** RECORDS FOR THE EXERCISE follows **

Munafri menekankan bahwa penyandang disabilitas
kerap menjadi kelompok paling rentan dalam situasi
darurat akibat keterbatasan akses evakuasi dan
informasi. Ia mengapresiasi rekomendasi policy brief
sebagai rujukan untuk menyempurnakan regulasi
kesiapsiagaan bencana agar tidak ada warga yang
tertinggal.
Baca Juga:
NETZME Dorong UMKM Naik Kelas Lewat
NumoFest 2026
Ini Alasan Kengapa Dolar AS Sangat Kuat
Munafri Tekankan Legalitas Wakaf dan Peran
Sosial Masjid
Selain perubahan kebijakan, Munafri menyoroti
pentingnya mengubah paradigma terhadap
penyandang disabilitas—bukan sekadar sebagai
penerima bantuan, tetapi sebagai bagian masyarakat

** End of RECORDS FOR THE EXERCISE **

_TASK REQUIREMENTS_. Only an exact transcription of all the entries will do.

_RESPONSE_.
Munafri menekankan bahwa penyandang disabilitas
kerap menjadi kelompok paling rentan dalam situasi
darurat akibat keterbatasan akses evakuasi dan
informasi. Ia mengapresiasi rekomendasi policy brief
sebagai rujukan untuk menyempurnakan regulasi
kesiapsiagaan bencana agar tidak ada warga yang
tertinggal.
Baca Juga:
NETZME Dorong UMKM Naik Kelas Lewat
NumoFest 2026
Ini Alasan Kengapa Dolar AS Sangat Kuat
Munafri Tekankan Legalitas Wakaf dan Peran
Sosial Masjid
Selain perubahan kebijakan, Munafri menyoroti
pentingnya mengubah paradigma terhadap
penyandang disabilitas—bukan sekadar sebagai
penerima bantuan, tetapi sebagai bagian masyarakat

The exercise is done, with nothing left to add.